One weird thing that held my attention was the scripts extreme interest in demonstrating how competent and accomplished the crew were. Kirk is told that only “one of millions” has the fortitude to be a starship captain, and Kirk, Spock and McCoy all have scenes where their awards and accomplishments are listed. TNG also pushed this idea of the Enterprise having the best crew in Starfleet, but it was never this obvious or extreme. In TNG it felt more like an assumption as opposed to a hard fact. When TOS flaunts it this way, it feels silly and unconvincing.
1/5
The Return of the Archons
The Enterprise discovers a planet where the population act like zombies and obey the will of their unseen ruler, Landru.
This episode starts out wonderfully weird and disturbing. The Enterprise encounters a planet with creepy people wandering around, mumbling platitudes to themselves, asking about The Body, and asking if the crew are visiting for the Festival. Suddenly, the “red hour” starts and the natives all lose their minds and start rioting for 12 hours.
It’s downright creepy. The set up is excellent, with the episode laying down mystery after mystery. The weird vibe of the natives is unsettling (especially when they walk like zombies towards the away team), and the hooded “lawgivers” are frightening. The brainwashed crew, including McCoy, are suitably weird.
Then the away team gets knocked out and put into a cave-like cell and the episode just falls apart.
Everything that happens after that point feels interminable. Natives and lawgivers keep appearing and spouting the talking points and mentioning Landru. No additional information is revealed until the end, however, so this repetition just kills you as a viewer. It’s TOS at its worst in terms of plotting. Far too often, the show lingers on scenes as they kill time trying to fill up the entire hour.

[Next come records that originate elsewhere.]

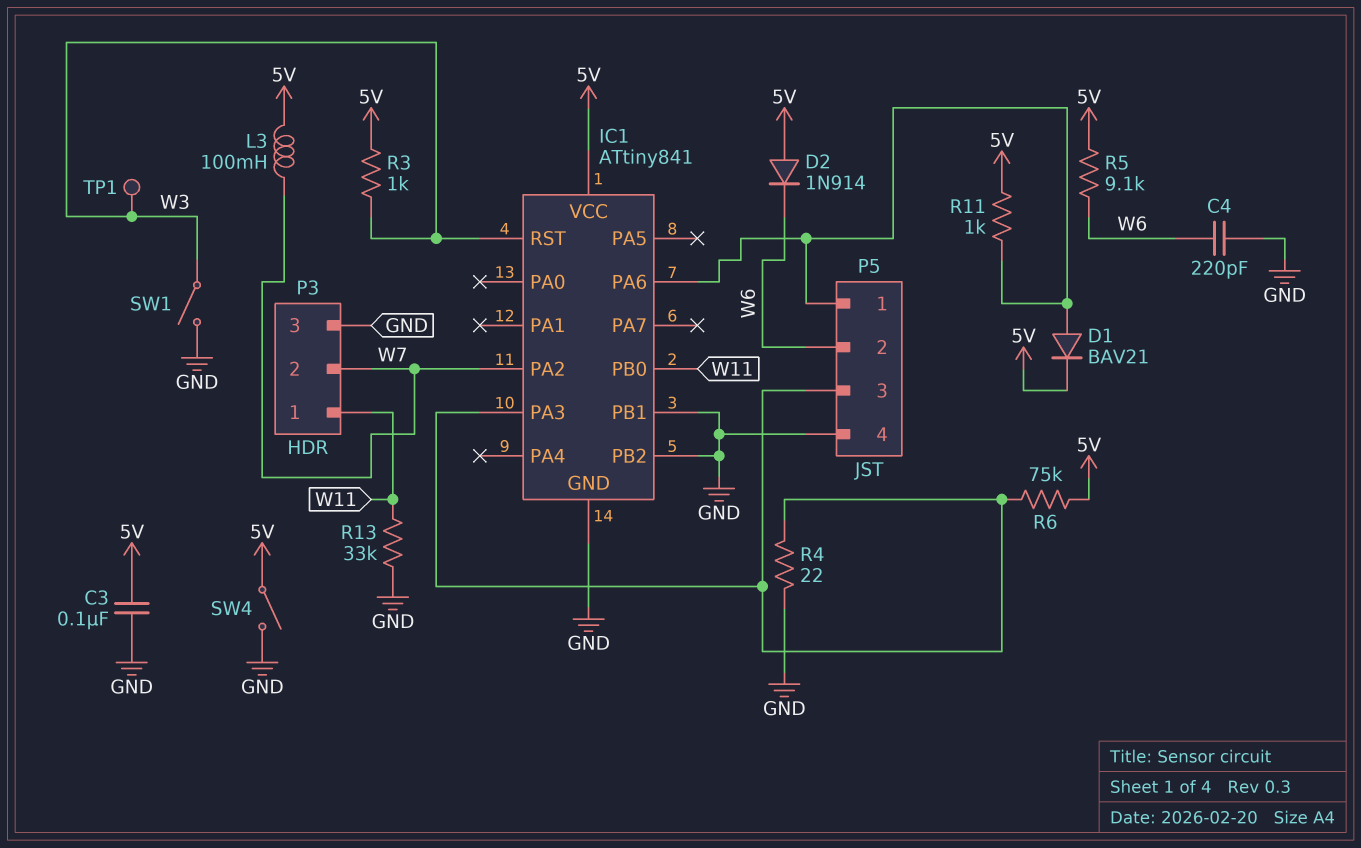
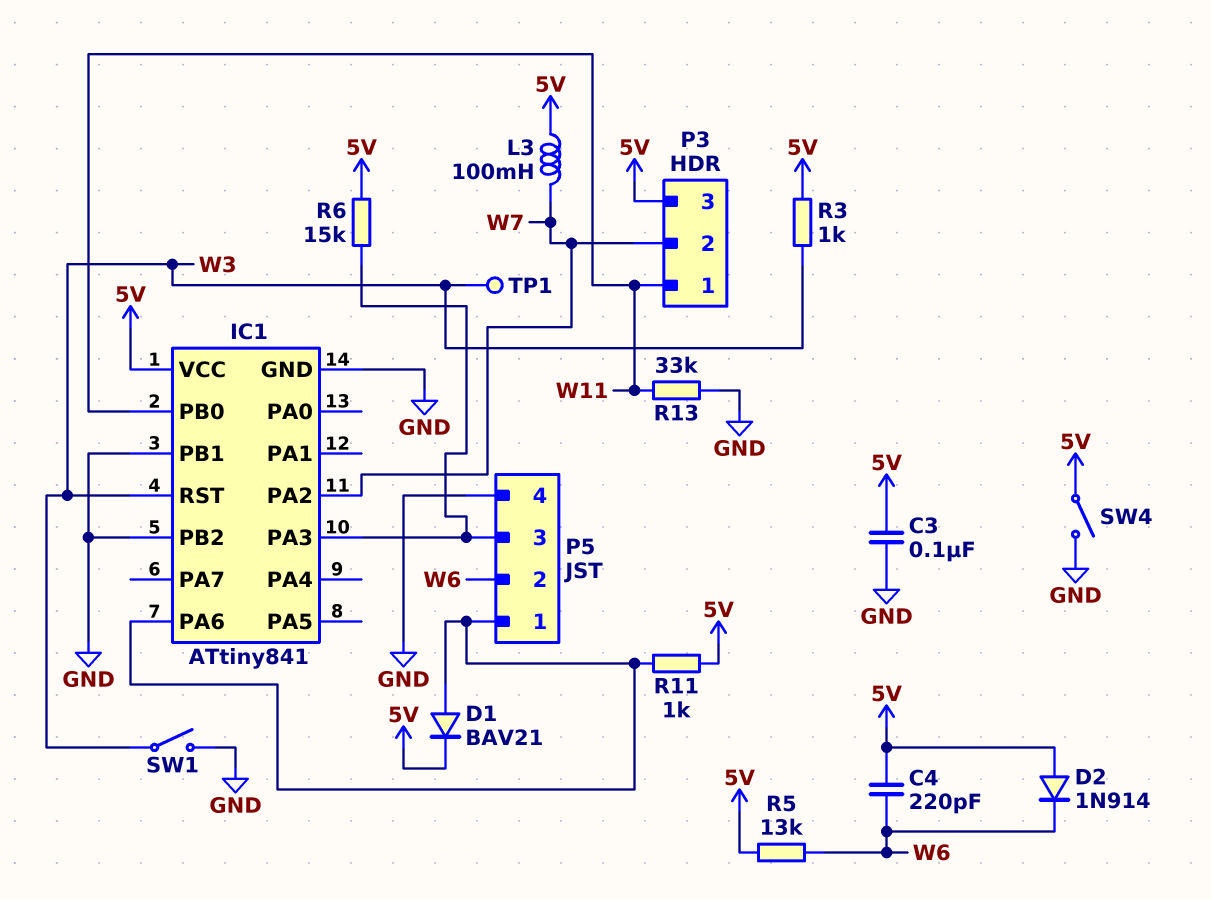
C4: 220pF (GND, W6) -> 220pF (5V, W6)
P3 pin 3: GND -> 5V
R4: 22 (GND, IC1/PA3) -> none
R5: 9.1k (5V, W6) -> 13k (5V, W6)
R6: 75k (5V, IC1/PA3) -> 15k (5V, IC1/PA3)

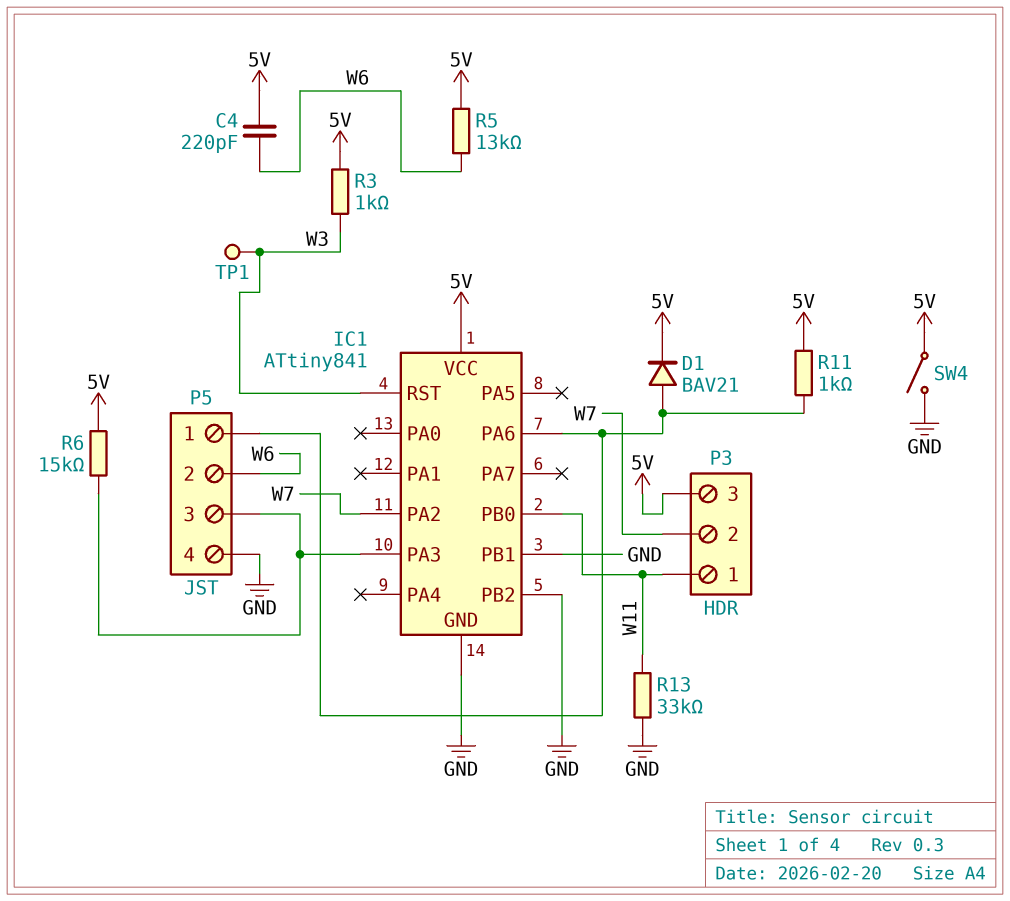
C3: 100nF (5V, GND) -> none
D2: diode 1N914 (A 5V, K W6) -> none
L3: 100mH (5V, W7) -> none
SW1: switch (GND, W3) -> none

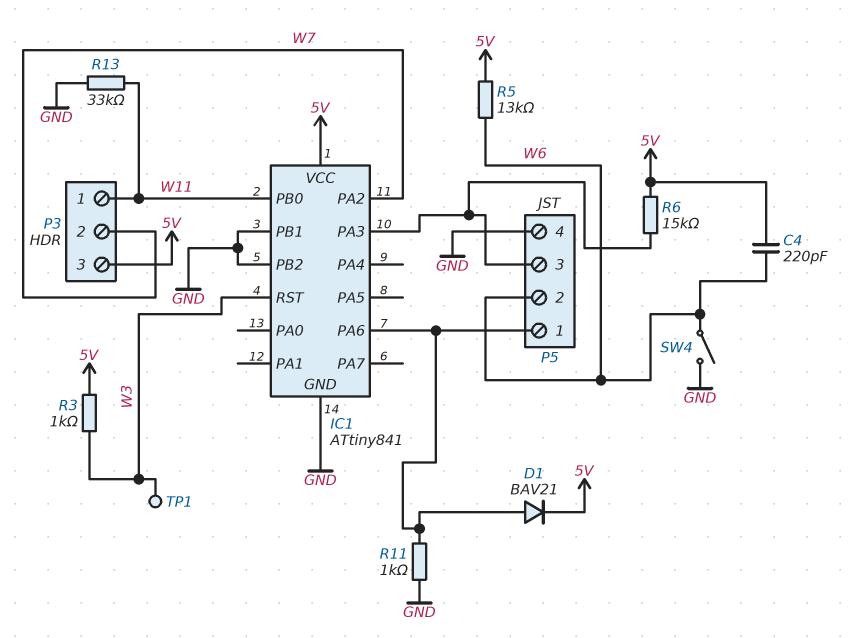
R11: 1k (5V, IC1/PA6) -> 1k (GND, IC1/PA6)
SW4: switch (5V, GND) -> switch (GND, W6)

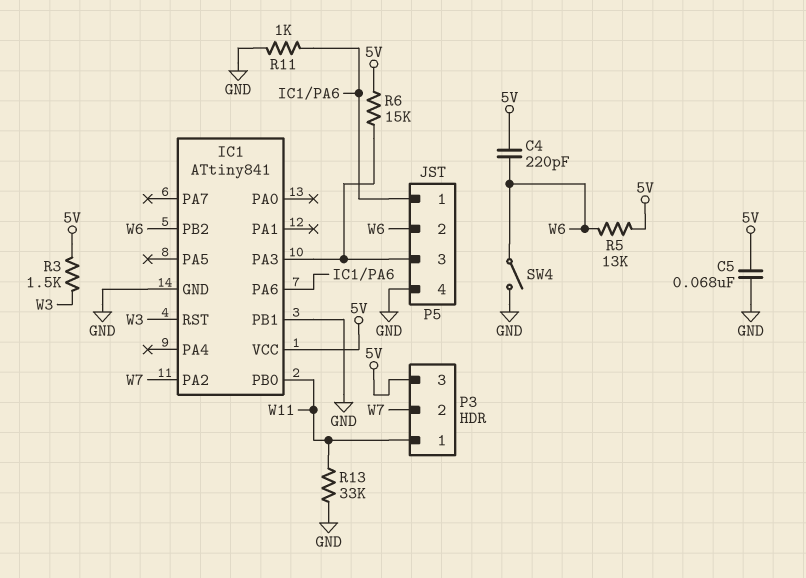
C5: none -> 68nF (5V, GND)
D1: diode BAV21 (A IC1/PA6, K 5V) -> none
IC1 pin PB2: GND -> W6
R3: 1k (5V, W3) -> 1.5k (5V, W3)
TP1: test point (W3) -> none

Eventually, Kirk and Spock discover that a computer is controlling the planet and causing the weird behavior of the natives. Kirk pulls his patented move of talking a computer to death (with an argument that has no logic to it) and then the Landru-PC melts down and sets the world free.
All the interesting parts from the beginning of the episode are abandoned. I don’t need these questions to be answered, but all the aspects that made the episode interesting at the outset are simply forgotten by the end of the show. It’s immensely frustrating, and disappointing that an episode with such promise degrades into nothing.
1/5
Operation: Annihilate!
The Deneva colony is attacked by neural parasites that cause mass insanity while the crew of Enterprise search for a way to stop them.
The end of the first season of Star Trek goes out with a whimper.
This is one of the episodes that feels like they took an unfinished bunch of different story ideas and mixed them together to get a full length show. The subplot of Kirk’s family being killed by the neural aliens is pointless and offers no drama to the situation (on in which we’re already debating the necessity of murdering a million people). Spock being infected, while required for the end game, really doesn’t amount to anything because Spock can simply ignore the pain that has driven thousands of others insane. And lastly, resolving Spock’s blindness with a deus ex machina in the last 2 minutes is cheap writing.
I didn’t really enjoy this episode, despite its neat idea of a spreading space madness. The central idea has that great creepy vibe that TOS will frequently try to utilize. It might also be the worst day of McCoy’s career as he watches numerous patients die, he allows a patient to escape sickbay, and he needlessly blinds Spock when he could have waited 2 minutes for some lab results to tell him not to do it.
Other than that, this episode will most likely be remembered for the terrible alien design (“They don’t even look real!”), which gives us an alien threat that resembles a flying jellyfish pancake. And what is the deal with the title? What operation? Who is being annihilated? Why the exclamation point?